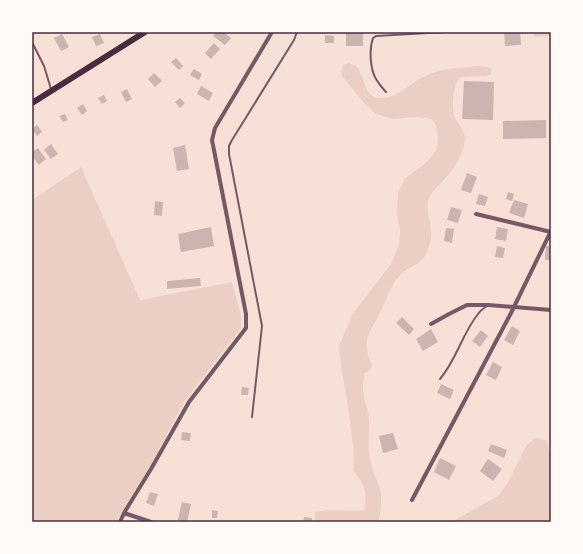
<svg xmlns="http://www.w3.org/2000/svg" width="583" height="554" viewBox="0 0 583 554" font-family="'DejaVu Sans',sans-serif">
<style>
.green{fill:#ebcfc5}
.building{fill:#ccb4b1}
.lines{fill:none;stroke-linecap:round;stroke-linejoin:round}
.service{stroke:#755966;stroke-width:2}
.minor{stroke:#755966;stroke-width:4}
.secondary{stroke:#4a2c40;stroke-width:6}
.neatline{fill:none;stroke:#4a2c40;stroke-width:1.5}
</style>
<rect width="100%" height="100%" fill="#f7e1d7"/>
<path class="green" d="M534 32H551V36L534 37Z
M349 63C351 64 355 65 357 67 365 76 364 98 379 98 397 99 408 85 423 77 440 69 452 68 471 67 477 66 486 65 492 69L491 74 486 76 460 77C453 84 451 109 455 118 459 126 465 130 465 140 463 157 452 172 440 184 436 188 431 193 429 198 425 209 431 220 431 231 432 237 430 243 428 249 425 263 412 265 402 273 389 286 387 300 379 315 375 324 369 329 367 340 366 349 368 357 372 366L368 372 364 373C364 377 363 382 363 386 362 396 368 408 369 419 370 433 367 446 370 459 372 470 377 479 380 489 382 496 381 515 378 522H315V512C331 508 348 512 365 510 366 490 366 486 353 470L354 455 347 398 342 374 339 346 352 315 391 264 399 245 400 231 397 215 398 193 405 178 427 162 437 149 438 137 436 125 432 119 417 117 393 119 376 114 365 104 342 76 341 71 343 65Z
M81 167 140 300 232 282 241 315V328L184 402 150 466 122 511 117 522H32V200Z
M535 438 546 440C555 462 551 497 551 522H451L498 496 507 484 526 446Z"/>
<path class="building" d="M216 32H223L231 38 225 45 213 36Z
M346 32H363V46H346Z
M504 32H520L521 45 505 46Z
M62 34 69 47 61 51 54 38Z
M100 34 104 43 96 46 92 37Z
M325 35 334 36V43H325Z
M214 43 220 49 211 59 205 53Z
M176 58 183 66 179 70 171 62Z
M194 69 202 74 199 80 190 75Z
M154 73 162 81 155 87 148 79Z
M464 81 494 82 493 120 462 119Z
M201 86 213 93 209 101 197 94Z
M127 89 132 99 126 102 121 92Z
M104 95 107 101 102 104 98 98Z
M180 98 185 103 180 108 175 102Z
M83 104 87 111 82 115 77 108Z
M65 114 68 120 63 122 59 116Z
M546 120V138L503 139V121Z
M37 125 42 132 37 136 32 129Z
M51 144 58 154 51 159 44 150Z
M185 145 189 169 177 171 173 148Z
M38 148 46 159 39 165 32 156V152Z
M467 173 477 177 471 193 461 190Z
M508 192 514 194 512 201 506 199Z
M479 194 488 197 485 206 476 204Z
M514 200 528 204 524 218 509 213Z
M155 201 163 202 162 216 154 215Z
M451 207 462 210 458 223 447 220Z
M211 227 214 246 181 252 178 234Z
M497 227 508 229 506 241 495 239Z
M446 228 454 229 452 243 444 241Z
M497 246 505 248 503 258 495 257Z
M546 246H551V260H545Z
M200 278 201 286 167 289V281Z
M402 317 414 329 409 335 396 323Z
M512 326 520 331 513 345 504 340Z
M431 329 438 342 423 351 416 339Z
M481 330 488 336 480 347 472 341Z
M493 362 502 367 496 380 486 375Z
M441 384 454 390 450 399 437 393Z
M242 387 249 388 248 395H241Z
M182 432 191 433 190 441 181 440Z
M393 433 398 449 383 453 379 436Z
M491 444 507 450 504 458 488 451Z
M440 458 456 466 449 480 434 472Z
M488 459 502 469 493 481 480 471Z
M150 492 158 494 154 506 146 503Z
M182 502 191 504 187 522 178 520Z
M212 510 218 511 217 518H212Z
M304 517 312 518V522H303Z"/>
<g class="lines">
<path class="service" d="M32 42 44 66 51 89
M386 92C382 88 379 84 376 79 370 69 369 49 373 38L376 36 446 32
M440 379C457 359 462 334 478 314 480 311 484 308 487 306
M252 417 262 326 229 154V146L232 140 294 40 297 32"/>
<path class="minor" d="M476 214 551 232
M431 324 449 314 467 305H488L551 310
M412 500 511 313 551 231
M124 513 151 522
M120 522 124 513 151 469 189 402 246 328V314L212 140 215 128 272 32"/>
<path class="secondary" d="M32 103 145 32"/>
</g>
<rect width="583" height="554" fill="none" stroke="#fffaf5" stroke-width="66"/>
<rect x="33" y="33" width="517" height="488" class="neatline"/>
</svg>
• • • •
Wherever the string "lines" occurs in the records, copy the line it is in.

_Your solution_.
.lines{fill:none;stroke-linecap:round;stroke-linejoin:round}
<g class="lines">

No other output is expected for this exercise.